The first words out of Walter Cole’s mouth were “I thought you were going to. You damn well announced you were going to. That’s why we’re celebrating tonight.”

“A wasted celebration, I’m afraid. I think the only announcement to be made will be that Jason Harris murdered Marjorie Ainsworth.”

I said it directly to Harris, and my words had their intended effect. His mask of defiance cracked a little, and he took a step toward me, as though to strike. Seth and Morton took their own instinctive steps forward, which caused Harris to think better of it.

“You can’t prove anything,” Harris said, leaning back against the edge of the table.

“I don’t think it will be difficult for the police to establish the fact that the body found in the Thames, and falsely identified as being you by your bogus stepbrother, was part of an elaborate, ill-conceived scheme.”

Harris started to say something but stopped himself.

I shook my head and smiled. “What a wonderful play this would have made. Why didn’t you write it, instead of acting it out? It might have had a long run in the West End.”

Walter Cole stood. “I don’t know what any of this is about, but I’m leaving. I’ve done nothing but agree to publish Jason’s works. No crime in that for a publisher.”

“Unless you were part of the conspiracy to enhance Jason’s worth in the marketplace. I have a feeling, Mr. Cole, that you were in on this from the very beginning-that the four of you sat down one night, probably with a few bottles of wine, and decided to pull a grand hoax on the world.”

I looked at Jane Portelaine. “How could you have betrayed your aunt this way?”

Until I asked that, she’d been glaring at me with a face of stone. There was a discernible tremor in her long, lean body, and her fists were clenched at her sides.

“Marjorie Ainsworth was a difficult person, Jane, but she did not deserve to have her life end that way.”

“She was old, about to die anyway,” Harris said from where he sat in Marjorie’s usual chair, a freshly lit cigarette dangling from his fingers.

Now I was angry. I said, “I suppose the person floating in the Thames was old and about to die, too.”

Suddenly the room was bathed in harsh white light that poured through the window.
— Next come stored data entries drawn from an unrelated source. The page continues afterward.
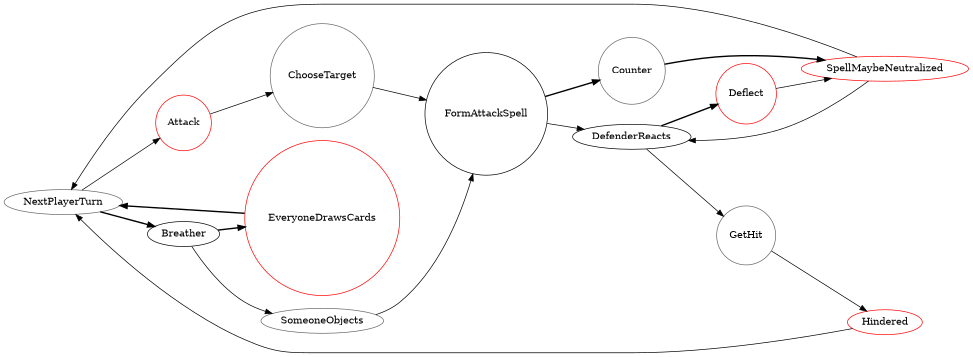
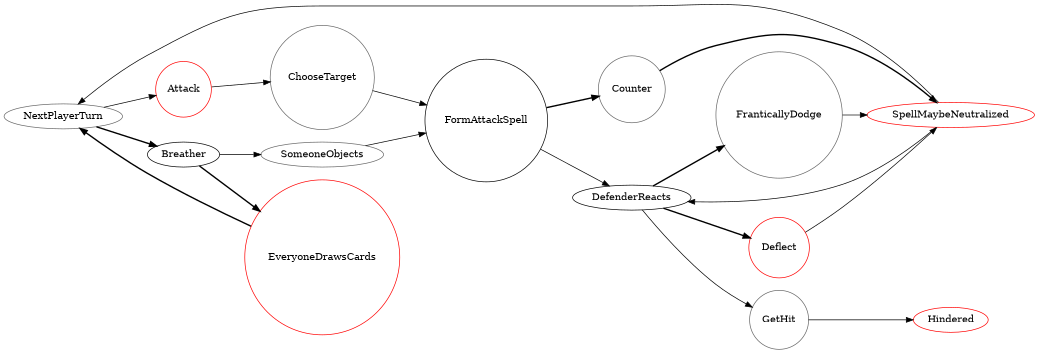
  digraph {
    rankdir=LR
    node [color=gray40 shape=circle]
    edge [style=solid]
    NextPlayerTurn [shape=ellipse]
    Attack [color=red]
    Breather [color=black shape=ellipse]
    ChooseTarget
    SomeoneObjects [shape=ellipse]
    EveryoneDrawsCards [color=red]
    FormAttackSpell [color=black]
    DefenderReacts [color=black shape=ellipse]
    Counter
    Deflect [color=red]
+   FranticallyDodge
    GetHit
    SpellMaybeNeutralized [color=red shape=ellipse]
    Hindered [color=red shape=ellipse]
    NextPlayerTurn -> Attack
    NextPlayerTurn -> Breather [style=bold]
    Attack -> ChooseTarget
    Breather -> SomeoneObjects
    Breather -> EveryoneDrawsCards [style=bold]
    ChooseTarget -> FormAttackSpell
    SomeoneObjects -> FormAttackSpell
    EveryoneDrawsCards -> NextPlayerTurn [style=bold]
    FormAttackSpell -> DefenderReacts
    FormAttackSpell -> Counter [style=bold]
    DefenderReacts -> Deflect [style=bold]
+   DefenderReacts -> FranticallyDodge [style=bold]
    DefenderReacts -> GetHit
    Counter -> SpellMaybeNeutralized [style=bold]
    Deflect -> SpellMaybeNeutralized
+   FranticallyDodge -> SpellMaybeNeutralized
    GetHit -> Hindered
    SpellMaybeNeutralized -> NextPlayerTurn
    SpellMaybeNeutralized -> DefenderReacts
-   Hindered -> NextPlayerTurn
  }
Automobiles could be heard outside, along with the voices of many men. Marshall bolted from the table and ran into the adjacent drawing room. He looked through windows to the front, turned, and shouted, “There’s bloody police everywhere.”

“We can continue this discussion at Scotland Yard,” I said.

“There’ll be no discussion with me,” Jason said. “I didn’t kill the old lady, although I wouldn’t have minded doing it. I hated her, but I didn’t have to be the one to kill her.” He looked up at Jane. “Tell her how you did it, Jane, how you drove the stake into the witch’s heart.”